Dana subsidi itu hanya operasional yakni membeli bahan baku, gaji karyawan dan menyalakan mesin tidak termasuk biaya perawatan. Erik mengatakan ketika ada bagian mesin yang rusak, menggantinya tidak gampang karena mesinnya dari India dan itu mahal. Masalah kedua anggaran untuk mengganti sparepart itu tidak ada, karyawan yang bekerja belum mampu melakukan penggantian sparepart ketika mesin mengalami gangguan harus mendatangkan orang luar yang butuh biaya.
Akhirnya yang terjadi adalah ketika satu mesin rusak sebagian alatnya diambil untuk memperbaiki mesin lain, begitu seterusnya hingga seluruh mesin berhenti total.
Tahun 2022 pemda tidak memiliki anggaran sehinga tidak mau memberi subsidi sementara PLTBm tidak memiliki dana mengoperasikan mesin.
“Tanggal 4 Januari 2022 saya buat surat pengunduran diri mengembalikan wewenang ke pemda,” kata Erik.
Setelah pembicaraan dengan pihak Kementerian Energi dan Sumber Daya Minera (ESDM) soal listrik, Erik kemudian dikontak oleh PLN Sumbar untuk membahas persoalan kelanjutan lintrik bagi masyarakat.
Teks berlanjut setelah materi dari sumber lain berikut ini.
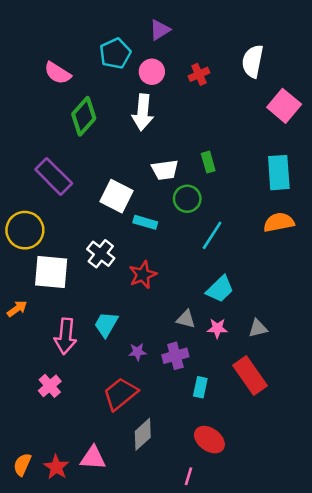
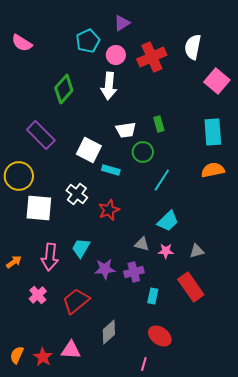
pink semicircle: (58, 73) -> (22, 43), moved
red cross: (199, 74) -> (152, 57), size x1.8
orange arrow: (17, 309) -> (14, 262), moved
purple star: (137, 352) -> (105, 269), size x1.5
red trapezoid: (120, 394) -> (76, 301), moved

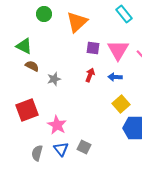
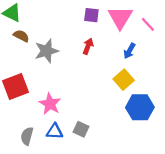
blue arrow: (115, 77) -> (129, 51), moved, turned -64
gray star: (54, 79) -> (47, 51), size x1.5
blue triangle: (61, 149) -> (55, 131), turned -49

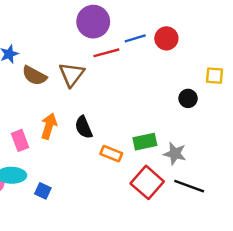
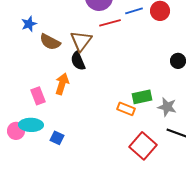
black semicircle: (84, 127) -> (78, 61), moved
orange rectangle: (111, 154) -> (126, 109), moved
red square: (147, 182) -> (143, 146), moved

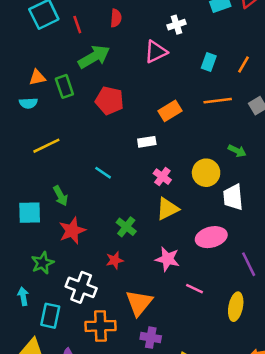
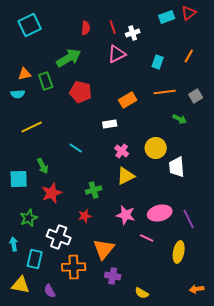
red line: (77, 25) -> (113, 27), moved
orange line: (243, 65) -> (189, 56), moved
green arrow: (237, 151) -> (180, 119), moved
green cross: (126, 227) -> (94, 190), turned 35
pink ellipse: (211, 237) -> (160, 213), moved

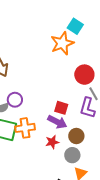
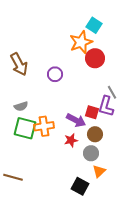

Pemda Mentawai yang saat itu dihadiri Wakil Bupati Mentawai, Kortanius Sabeleake bersama Erik Saurei sepekat dengan dengan general manajer PLN Sumbar untuk melanjutkan layanan listrik.
PLN datang dengan mesin sendiri dan menjalankan namun statusnya sementara karena aset masih milik pemda mentawai. Aset itu dicatat di Dinas Pperindag Mentawai, wewenang kami hanya mengoperasikan.